* **Problem 1**
In the gala dinner speech by Deputy Minister Sindisiwe Chikunga, under which act was Albertina Sisulu the first woman to be arrested?
* **Problem 2**
Pick up the gala dinner speech on Albertina Sisulu after its final sentence and continue it.
═════ Extract provided ═════
Deputy Minister Sindisiwe Chikunga: Inaugural Global Aviation Gender summit gala dinner


Address by the Honourable Deputy Minister of Transport, Ms Sindisiwe Chikunga (MP) on the Occasion of a Gala Dinner at the Inaugural Global Aviation Gender Summit, Cape Town ICC

Programme Director
Secretary General of ICAO: Dr Fang Liu
The Executive Mayor of Ekurhuleni, Gauteng: Masina Members of the Sisulu
All the Protocols Observed

Introduction

It is again a great pleasure to be back here with you to share these moments with you in this city that has such a rich and colourful history.

It is a city that in the 1600s saw the coming together of peoples, cultures and histories in a context of exchanges that presented the most enormous opportunity for human kind.

It is a city that stood at the cold face of people to people exchanges that could have turned out as a wealth and a heritage for all.

The imposing figure of the table shaped mountain served as a beacon of curiosity and discovery for the docking European sailors whose sole aim was to find refreshment and repose from the punishing and difficult journey to Asia.

This imposing mountain stood as landmark to what would be called the Cape of Good Hope.

Mama Albertina Sisulu and Women’s Day

Today, on this our Women’s Day, we celebrate and commemorate the life and times of an extraordinary and unfaltering leader of South Africa’s struggle for liberation and progress.
 
More importantly we celebrate the life and times of a great leader of women’s struggles, Ma Albertina Sisulu. It is for that reason that the organisers of this dinner dedicate it to Ma Sisulu.

On that note, Programme Director, please allow me to acknowledge members of the Sisulu family in our midst.

Ladies and gentlemen, it is proper that as we pay tribute to Ma Sisulu, we must as well pay tribute to the broad liberation movement in our country and the rest of Africa, including the rest of the world as it engaged in the struggle to defeat the last and best resourced outpost of the global colonial system of Apartheid South Africa.

This Global Summit encounter that enjoins us to shake loose the foundations of gender inequality is today strengthened by the memory that we are not the first that shall put brick and mortar to this future we wish to build for generations to come.

Today many of South Africa and South Africa’s women rejoice at the fortune of being associated with the name of Albertina Sisulu as a country and as a people.

Mrs Albertina Nonsikelelo Sisulu was born to Bonilizwe and Monica Thethiwe on the 21 October 1918.

This year in October Ma Sisulu would have been turning a 100 years old if she was still alive.
 
Mama Sisulu was married to a committed revolutionary, Walter Sisulu whose name I read with tears of joy and longing for he was my father and the multitudes of South Africans.

Due to their political activism Mama Sisulu and her husband were jailed several times and she was regularly harassed by the Security Police.

Mama Sisulu became the first woman to be arrested under the General Laws Amendment Act.

Programme Director,

The Act gave the police the power to randomly hold suspects in detention for 90 days without charging them, and in Ma Albertina Sisulu’s case she was placed in solitary confinement incommunicado, that is, without any contact with any person including family for almost two months while the Security Branch looked for her husband.
═════ Records ═════
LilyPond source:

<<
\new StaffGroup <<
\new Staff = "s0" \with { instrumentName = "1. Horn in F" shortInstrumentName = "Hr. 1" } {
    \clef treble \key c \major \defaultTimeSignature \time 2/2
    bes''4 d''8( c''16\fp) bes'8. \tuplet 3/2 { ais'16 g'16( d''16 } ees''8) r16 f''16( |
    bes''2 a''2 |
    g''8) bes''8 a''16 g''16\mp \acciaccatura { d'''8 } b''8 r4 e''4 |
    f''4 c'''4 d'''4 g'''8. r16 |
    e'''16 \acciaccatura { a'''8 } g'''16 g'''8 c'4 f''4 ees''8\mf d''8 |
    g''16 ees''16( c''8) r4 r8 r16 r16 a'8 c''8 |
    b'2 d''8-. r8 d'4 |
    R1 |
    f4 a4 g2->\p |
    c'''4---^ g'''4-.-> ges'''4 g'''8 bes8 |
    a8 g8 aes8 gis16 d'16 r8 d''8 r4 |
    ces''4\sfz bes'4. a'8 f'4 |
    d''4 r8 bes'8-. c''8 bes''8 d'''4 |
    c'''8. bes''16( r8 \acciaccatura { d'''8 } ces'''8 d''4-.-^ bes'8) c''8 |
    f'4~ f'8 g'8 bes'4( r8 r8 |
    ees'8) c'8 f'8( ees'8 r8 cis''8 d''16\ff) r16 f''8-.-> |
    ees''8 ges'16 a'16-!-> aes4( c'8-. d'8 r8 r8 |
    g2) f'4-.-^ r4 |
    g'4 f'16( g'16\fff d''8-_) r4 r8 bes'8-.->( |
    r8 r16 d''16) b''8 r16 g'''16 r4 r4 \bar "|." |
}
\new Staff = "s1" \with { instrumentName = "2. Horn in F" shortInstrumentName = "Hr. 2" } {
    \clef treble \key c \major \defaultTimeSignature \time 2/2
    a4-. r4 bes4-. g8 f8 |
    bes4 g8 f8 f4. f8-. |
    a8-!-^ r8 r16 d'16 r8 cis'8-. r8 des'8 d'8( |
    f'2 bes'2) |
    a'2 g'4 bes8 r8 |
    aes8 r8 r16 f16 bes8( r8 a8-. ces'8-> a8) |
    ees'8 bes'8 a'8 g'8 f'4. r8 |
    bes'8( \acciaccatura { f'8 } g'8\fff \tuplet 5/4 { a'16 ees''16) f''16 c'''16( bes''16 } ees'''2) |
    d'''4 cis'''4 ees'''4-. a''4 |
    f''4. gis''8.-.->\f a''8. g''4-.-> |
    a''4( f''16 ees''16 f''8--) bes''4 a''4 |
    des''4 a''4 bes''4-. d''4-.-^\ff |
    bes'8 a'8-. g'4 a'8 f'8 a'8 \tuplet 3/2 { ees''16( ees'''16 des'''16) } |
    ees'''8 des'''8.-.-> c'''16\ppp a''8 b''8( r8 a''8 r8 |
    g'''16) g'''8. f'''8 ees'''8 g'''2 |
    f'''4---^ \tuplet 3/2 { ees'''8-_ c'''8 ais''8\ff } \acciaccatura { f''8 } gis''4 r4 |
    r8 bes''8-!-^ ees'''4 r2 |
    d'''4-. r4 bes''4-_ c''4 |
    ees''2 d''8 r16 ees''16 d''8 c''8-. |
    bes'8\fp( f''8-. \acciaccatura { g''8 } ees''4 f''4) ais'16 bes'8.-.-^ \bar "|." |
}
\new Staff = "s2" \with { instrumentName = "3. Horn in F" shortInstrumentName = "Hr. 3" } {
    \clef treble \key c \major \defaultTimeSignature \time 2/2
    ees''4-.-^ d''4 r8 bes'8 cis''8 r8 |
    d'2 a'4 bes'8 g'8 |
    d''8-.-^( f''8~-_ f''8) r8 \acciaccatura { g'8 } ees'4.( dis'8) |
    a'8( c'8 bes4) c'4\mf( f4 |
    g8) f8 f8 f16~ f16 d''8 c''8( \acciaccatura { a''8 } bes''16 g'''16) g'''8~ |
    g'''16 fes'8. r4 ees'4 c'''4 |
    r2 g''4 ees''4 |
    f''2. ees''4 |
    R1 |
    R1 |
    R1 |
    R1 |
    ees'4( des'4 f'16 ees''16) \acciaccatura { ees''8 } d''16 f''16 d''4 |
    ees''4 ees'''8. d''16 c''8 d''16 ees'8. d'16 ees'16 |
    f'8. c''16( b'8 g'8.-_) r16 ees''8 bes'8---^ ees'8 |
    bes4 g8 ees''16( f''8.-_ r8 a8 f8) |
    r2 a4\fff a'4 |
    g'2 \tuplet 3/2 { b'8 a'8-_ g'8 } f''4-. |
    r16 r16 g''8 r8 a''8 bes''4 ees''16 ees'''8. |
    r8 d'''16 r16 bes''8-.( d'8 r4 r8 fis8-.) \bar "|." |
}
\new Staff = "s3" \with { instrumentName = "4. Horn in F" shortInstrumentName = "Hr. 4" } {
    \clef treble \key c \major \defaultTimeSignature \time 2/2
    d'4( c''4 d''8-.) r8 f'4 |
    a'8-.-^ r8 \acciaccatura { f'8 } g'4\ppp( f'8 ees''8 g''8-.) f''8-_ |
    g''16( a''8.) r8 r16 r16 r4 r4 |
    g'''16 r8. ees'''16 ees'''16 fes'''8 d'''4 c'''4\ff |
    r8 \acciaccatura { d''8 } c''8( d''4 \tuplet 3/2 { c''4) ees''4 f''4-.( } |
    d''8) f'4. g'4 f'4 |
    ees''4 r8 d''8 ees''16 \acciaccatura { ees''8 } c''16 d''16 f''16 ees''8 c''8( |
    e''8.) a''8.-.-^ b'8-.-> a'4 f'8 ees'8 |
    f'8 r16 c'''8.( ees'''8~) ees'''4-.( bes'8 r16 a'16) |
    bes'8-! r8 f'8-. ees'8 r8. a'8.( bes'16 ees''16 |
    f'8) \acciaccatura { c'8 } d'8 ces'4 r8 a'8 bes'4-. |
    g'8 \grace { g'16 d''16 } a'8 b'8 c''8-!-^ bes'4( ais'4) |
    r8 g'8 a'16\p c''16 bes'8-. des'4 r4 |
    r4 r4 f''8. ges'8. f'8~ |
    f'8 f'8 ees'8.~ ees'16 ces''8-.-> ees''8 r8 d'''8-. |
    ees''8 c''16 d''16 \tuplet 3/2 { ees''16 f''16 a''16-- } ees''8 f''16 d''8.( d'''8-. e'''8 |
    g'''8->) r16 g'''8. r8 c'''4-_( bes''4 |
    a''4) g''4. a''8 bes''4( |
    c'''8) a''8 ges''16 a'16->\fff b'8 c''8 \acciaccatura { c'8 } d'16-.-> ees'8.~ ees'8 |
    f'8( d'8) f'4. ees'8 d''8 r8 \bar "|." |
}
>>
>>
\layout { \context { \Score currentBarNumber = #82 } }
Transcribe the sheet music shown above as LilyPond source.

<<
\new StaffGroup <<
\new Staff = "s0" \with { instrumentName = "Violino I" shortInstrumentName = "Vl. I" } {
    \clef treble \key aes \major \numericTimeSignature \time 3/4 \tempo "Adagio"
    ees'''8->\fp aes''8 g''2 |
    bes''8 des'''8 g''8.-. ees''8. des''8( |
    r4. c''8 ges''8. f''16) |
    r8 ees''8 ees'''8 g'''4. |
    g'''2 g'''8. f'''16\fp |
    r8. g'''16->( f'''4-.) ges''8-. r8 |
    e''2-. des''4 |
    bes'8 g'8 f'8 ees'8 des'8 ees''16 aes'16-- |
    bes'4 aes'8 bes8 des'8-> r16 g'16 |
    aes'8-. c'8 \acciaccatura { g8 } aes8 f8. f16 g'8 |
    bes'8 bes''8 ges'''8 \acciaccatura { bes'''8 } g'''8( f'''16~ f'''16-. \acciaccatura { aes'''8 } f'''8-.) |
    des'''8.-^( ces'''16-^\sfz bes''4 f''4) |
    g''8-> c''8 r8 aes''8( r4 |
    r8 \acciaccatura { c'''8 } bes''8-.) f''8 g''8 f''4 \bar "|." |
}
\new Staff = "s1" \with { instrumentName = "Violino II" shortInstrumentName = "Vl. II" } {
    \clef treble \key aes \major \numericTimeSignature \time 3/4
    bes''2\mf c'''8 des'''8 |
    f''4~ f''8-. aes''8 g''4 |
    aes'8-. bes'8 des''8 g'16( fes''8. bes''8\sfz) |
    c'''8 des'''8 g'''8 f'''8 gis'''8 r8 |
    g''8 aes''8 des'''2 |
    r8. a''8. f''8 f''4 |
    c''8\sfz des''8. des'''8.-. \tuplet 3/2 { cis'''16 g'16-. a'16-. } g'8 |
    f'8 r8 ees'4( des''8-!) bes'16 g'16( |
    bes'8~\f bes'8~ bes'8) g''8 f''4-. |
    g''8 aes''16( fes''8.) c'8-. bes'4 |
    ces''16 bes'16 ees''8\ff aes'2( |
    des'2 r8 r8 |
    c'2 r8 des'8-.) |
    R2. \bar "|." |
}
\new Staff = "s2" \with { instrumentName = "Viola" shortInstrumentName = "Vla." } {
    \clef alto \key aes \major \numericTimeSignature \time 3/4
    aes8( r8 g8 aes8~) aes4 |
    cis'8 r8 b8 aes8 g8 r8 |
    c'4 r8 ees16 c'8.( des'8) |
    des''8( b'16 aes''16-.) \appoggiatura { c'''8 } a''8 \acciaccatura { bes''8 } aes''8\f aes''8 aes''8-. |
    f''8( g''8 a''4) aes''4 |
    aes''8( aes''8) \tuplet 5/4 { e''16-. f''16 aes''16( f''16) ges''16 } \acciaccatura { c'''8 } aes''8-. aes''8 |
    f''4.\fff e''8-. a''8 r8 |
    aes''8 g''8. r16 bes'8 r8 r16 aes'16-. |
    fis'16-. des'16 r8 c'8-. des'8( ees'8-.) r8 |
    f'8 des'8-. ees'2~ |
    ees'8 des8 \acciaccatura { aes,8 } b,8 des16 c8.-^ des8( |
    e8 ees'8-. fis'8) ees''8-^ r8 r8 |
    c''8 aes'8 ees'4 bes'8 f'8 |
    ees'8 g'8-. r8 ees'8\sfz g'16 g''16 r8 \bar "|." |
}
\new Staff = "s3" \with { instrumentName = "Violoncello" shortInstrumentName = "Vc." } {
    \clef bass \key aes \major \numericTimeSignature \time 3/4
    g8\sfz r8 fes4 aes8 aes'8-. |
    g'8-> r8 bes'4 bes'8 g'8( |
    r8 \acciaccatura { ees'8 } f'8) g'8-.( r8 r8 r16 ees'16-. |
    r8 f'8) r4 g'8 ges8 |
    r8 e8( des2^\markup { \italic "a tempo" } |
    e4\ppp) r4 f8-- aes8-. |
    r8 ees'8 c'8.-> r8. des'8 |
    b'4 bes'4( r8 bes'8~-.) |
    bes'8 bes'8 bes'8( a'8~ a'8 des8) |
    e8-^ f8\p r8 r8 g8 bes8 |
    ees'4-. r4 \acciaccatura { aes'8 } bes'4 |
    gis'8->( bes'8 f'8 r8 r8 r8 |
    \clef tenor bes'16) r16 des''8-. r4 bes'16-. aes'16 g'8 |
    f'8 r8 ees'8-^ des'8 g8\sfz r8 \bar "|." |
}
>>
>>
═════
* **Task answer 1**
The General Laws Amendment Act.

* **Task answer 2**
The aim of solitary confinement was to break all those who fought for a democratic SA and against Apartheid.

Mama Sisulu was a mother and a wife

She was a mother whose role as mother she never could enjoy because many a time this was taken away from her by detentions and interrupted by violent harassment.
 
For most of her married life she could never enjoy the comforts of her husband, who together with Nelson Mandela and many others were jailed or banned for almost three decades.
Baba Walter Sisulu had been incarcerated as a result of a treason trial.

She knew she could never be fully a mother to her children under conditions of repressive colonial domination, nor could she allow her children to grow up under conditions of apartheid colonialism.

Her life was defined by her struggle for liberation and the emancipation of women.

1956 Women’s March

When in 1956, on this day the 9th of August, 20 000 women marched against the pass laws that curtailed the movement of black people, she led from the front.

The pass laws meant that as a Black person to come into the city you would have had to produce a pass or permit in the absence of which you would be immediately arrested.

For that she had paid, for many including her were arrested and tortured in prison and detained under the most inhumane conditions.
 
When her children were barely old enough they had left the country and joined the multitudes that left the country for exile and continued the struggle from foreign lands.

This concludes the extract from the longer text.